Since becoming widely used to manage chronic pain more than two decades ago, opioid drugs have become amongst the most widely-prescribed class of medications in Canada. Canadians are the second highest per capita consumers of prescription opioid medications in the world, with an average of 53 prescriptions written for every 100 people each year.

Unfortunately, the widespread availability of prescription opioid medications and their highly addictive nature have resulted in a dramatic rise in the rate of opioid dependency and has fuelled a growing crisis that has affected every province in Canada. Overdoses involving fentanyl—a synthetic opioid that is 50 to 100× more potent than morphine—have resulted in at least 655 deaths in Canada between 2009-2014. In Ontario, there was a staggering 867 opioid-related deaths in 2016 alone.

While there is much discussion and debate amongst regulatory bodies, healthcare experts and the public on how to curb the opioid crisis, relative little has been said about the damning role of the profit-driven pharmaceutical industry that had sparked the crisis. In 1995, Purdue Pharma—an American pharmaceutical company—produced and began to market OxyContin, a semisynthetic opioid produced from the Persian poppy plant, to physicians as a safe and effective means of controlling chronic, non-cancer pain. Purdue, by its own admission, deliberately misled physicians about the risks of prescribing this drug—claiming that it had little addictive potential. As a result, OxyContin became the first opioid drug to be widely used to manage pain and opened the way for the massive over-prescription of these medications and the resultant surge in opioid addiction.

Tragically, this spike in the rate of opioid addiction opened the door for the establishment of a black market of street opioids, including fentanyl and now the ultra-potent carfentanyl. All of this has led to the highest narcotic abuse rates in history, a crisis that has touched the lives of far too many people in Ontario and indeed all of Canada. In addition to overdose-related deaths, the opioid crisis has also brought forward a resurgence in the rate of HIV transmission in Ontario municipalities and in an alarming number of new cases of sepsis and endocarditis related to injection drug use.

All the while, Purdue Pharma remains largely untouched by the crisis they helped create. While the company has been forced to pay a number of settlements in lawsuits related to the opioid crisis, Purdue still enjoyed profits to the tune of $35 billion USD in 2017, and has been permitted to continue to manufacture and sell “next-generation” opioid medications that are supposedly “tamper-proof”.

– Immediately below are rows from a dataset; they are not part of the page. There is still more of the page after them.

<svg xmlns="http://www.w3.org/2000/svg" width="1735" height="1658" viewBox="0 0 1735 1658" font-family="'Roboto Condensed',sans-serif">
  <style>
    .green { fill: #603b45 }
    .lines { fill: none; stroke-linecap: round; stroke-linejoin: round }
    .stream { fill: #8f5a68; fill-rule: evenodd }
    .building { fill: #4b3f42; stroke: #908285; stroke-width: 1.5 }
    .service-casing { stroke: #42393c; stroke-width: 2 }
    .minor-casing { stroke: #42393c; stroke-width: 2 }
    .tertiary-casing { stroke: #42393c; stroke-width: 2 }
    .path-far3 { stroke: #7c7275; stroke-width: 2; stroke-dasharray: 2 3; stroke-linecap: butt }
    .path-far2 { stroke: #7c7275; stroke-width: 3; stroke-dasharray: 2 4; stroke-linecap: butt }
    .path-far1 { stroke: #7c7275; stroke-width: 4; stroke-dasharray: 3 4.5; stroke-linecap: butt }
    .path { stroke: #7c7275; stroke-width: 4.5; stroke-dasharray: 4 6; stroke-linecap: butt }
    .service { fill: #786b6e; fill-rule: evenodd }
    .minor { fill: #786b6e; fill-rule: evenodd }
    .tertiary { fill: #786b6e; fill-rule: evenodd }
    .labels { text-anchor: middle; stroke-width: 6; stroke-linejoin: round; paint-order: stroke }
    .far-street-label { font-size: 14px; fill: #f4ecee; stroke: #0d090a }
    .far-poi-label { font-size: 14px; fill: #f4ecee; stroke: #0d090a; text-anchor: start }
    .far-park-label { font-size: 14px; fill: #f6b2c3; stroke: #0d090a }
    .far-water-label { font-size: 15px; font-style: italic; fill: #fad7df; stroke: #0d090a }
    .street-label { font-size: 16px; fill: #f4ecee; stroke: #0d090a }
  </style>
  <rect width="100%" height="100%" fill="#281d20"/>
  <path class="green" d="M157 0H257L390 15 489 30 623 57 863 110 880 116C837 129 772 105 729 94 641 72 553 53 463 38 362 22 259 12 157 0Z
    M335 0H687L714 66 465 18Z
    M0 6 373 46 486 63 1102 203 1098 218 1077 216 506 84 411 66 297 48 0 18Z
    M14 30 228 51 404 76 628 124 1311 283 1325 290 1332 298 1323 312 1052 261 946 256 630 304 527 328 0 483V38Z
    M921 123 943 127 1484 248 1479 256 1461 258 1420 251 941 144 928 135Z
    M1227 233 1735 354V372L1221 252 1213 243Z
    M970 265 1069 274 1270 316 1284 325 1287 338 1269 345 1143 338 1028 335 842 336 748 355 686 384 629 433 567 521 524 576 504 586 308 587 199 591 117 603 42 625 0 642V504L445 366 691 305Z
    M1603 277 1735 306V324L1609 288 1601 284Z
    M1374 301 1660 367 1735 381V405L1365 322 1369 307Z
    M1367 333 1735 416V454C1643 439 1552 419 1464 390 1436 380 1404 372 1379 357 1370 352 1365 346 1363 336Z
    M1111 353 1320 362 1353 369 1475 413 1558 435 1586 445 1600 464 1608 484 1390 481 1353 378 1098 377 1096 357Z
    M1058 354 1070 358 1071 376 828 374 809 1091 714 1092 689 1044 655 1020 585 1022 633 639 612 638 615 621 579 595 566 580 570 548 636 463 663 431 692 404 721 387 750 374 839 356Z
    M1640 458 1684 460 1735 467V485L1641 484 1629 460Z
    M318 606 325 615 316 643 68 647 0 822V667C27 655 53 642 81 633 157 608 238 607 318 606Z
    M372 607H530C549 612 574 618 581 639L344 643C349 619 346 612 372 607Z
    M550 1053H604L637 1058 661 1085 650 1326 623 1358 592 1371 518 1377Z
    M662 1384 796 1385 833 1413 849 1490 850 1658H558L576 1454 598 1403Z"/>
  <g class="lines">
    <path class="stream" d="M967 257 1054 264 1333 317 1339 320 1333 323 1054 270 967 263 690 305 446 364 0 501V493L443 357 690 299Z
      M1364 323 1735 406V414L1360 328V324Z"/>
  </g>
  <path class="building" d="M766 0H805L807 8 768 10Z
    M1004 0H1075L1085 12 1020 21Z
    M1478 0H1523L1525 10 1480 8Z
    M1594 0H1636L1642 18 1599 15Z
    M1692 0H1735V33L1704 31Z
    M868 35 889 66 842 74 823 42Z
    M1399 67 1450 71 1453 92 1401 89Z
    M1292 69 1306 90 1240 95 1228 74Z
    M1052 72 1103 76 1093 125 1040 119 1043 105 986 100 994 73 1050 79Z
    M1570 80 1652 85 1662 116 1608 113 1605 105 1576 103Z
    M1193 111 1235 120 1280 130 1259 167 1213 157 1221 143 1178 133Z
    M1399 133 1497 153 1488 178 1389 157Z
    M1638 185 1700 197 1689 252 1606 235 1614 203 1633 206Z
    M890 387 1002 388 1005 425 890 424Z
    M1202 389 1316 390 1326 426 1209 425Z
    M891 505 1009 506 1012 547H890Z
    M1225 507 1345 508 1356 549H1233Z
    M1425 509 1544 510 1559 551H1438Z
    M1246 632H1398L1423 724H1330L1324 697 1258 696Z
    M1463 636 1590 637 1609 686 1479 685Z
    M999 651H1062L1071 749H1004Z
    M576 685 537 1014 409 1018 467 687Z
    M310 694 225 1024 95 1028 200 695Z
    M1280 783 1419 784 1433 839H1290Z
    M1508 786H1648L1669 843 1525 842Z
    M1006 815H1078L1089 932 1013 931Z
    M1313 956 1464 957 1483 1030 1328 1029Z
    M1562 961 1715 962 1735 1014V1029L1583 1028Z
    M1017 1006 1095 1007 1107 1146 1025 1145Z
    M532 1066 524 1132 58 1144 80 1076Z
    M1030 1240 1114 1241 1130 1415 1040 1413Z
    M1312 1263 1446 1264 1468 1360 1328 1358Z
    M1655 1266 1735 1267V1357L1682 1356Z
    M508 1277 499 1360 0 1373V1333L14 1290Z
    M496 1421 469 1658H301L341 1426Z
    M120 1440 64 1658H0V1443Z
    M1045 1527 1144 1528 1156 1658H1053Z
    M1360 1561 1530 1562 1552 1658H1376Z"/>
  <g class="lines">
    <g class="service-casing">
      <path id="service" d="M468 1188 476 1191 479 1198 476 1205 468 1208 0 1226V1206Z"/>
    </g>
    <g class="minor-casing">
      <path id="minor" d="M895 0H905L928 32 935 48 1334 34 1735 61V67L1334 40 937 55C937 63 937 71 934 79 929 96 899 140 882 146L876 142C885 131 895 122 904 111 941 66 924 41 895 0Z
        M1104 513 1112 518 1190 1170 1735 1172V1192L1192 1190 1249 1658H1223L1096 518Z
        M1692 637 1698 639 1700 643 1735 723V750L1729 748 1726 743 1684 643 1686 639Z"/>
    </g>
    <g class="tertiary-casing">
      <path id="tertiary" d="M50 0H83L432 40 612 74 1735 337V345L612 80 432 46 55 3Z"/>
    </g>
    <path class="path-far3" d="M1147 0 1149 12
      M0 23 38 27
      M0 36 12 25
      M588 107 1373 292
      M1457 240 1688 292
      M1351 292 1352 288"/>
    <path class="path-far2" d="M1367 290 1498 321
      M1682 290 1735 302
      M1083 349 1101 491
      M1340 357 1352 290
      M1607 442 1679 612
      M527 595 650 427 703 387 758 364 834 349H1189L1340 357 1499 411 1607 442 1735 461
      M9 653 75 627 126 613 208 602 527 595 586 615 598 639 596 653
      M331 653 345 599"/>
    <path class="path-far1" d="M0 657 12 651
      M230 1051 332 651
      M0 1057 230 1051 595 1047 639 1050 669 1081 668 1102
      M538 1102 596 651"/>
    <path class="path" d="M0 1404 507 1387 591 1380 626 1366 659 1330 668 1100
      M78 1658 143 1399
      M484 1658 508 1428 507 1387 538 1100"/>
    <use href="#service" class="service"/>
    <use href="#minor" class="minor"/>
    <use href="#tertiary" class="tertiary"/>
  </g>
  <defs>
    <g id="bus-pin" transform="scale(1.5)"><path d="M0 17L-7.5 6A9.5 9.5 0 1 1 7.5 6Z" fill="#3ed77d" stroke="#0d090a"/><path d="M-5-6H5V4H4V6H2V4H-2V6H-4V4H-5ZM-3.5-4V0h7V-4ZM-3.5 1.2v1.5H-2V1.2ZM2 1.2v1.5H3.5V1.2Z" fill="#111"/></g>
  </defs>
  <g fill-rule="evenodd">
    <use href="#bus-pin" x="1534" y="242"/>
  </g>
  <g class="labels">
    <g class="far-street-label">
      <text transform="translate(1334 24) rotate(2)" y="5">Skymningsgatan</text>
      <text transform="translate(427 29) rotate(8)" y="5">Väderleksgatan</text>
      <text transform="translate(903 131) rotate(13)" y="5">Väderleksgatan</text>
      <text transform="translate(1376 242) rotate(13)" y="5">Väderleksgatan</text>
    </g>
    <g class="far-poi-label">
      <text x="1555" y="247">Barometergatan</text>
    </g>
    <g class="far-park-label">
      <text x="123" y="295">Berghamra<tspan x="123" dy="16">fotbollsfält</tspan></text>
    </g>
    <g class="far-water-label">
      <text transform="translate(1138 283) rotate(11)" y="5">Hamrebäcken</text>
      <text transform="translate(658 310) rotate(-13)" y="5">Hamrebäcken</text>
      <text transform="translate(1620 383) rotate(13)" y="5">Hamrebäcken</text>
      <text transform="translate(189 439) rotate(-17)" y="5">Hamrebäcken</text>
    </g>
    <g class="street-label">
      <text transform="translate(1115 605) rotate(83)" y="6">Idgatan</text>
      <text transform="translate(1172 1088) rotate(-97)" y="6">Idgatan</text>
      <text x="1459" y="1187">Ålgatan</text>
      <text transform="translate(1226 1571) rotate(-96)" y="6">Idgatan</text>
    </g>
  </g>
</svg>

While the Ontario government has taken some steps towards combatting the opioid crisis, including making naloxone kits available free-of-charge at pharmacies and public health units, and implementing improved systems to track opioid prescribing and opioid-related ER visits, hospitalizations and deaths, we find their response to be unacceptably tepid.

The Communist Party of Ontario calls upon the Ontario provincial government to:

  1. Declare a public health emergency, similar to what has been done by the government of British Columbia in order to maximally mobilize resources to combat the opioid crisis,
  2. Immediately release funding and renew pressure on municipalities across the province to establish safe consumption sites, and
  3. Demand that Purdue Pharma and its Canadian subsidiary, Purdue Pharma Canada, be held responsible for their role in the opioid crisis by all available legal means.

As a Party, we also support measures that would reduce the dependency on opioid medications for chronic pain management, including the re-listing of physiotherapy and inclusion of psychotherapy as services covered under OHIP, and funding for multidisciplinary pain clinics that can effectively provide non-pharmacological modalities of chronic pain control.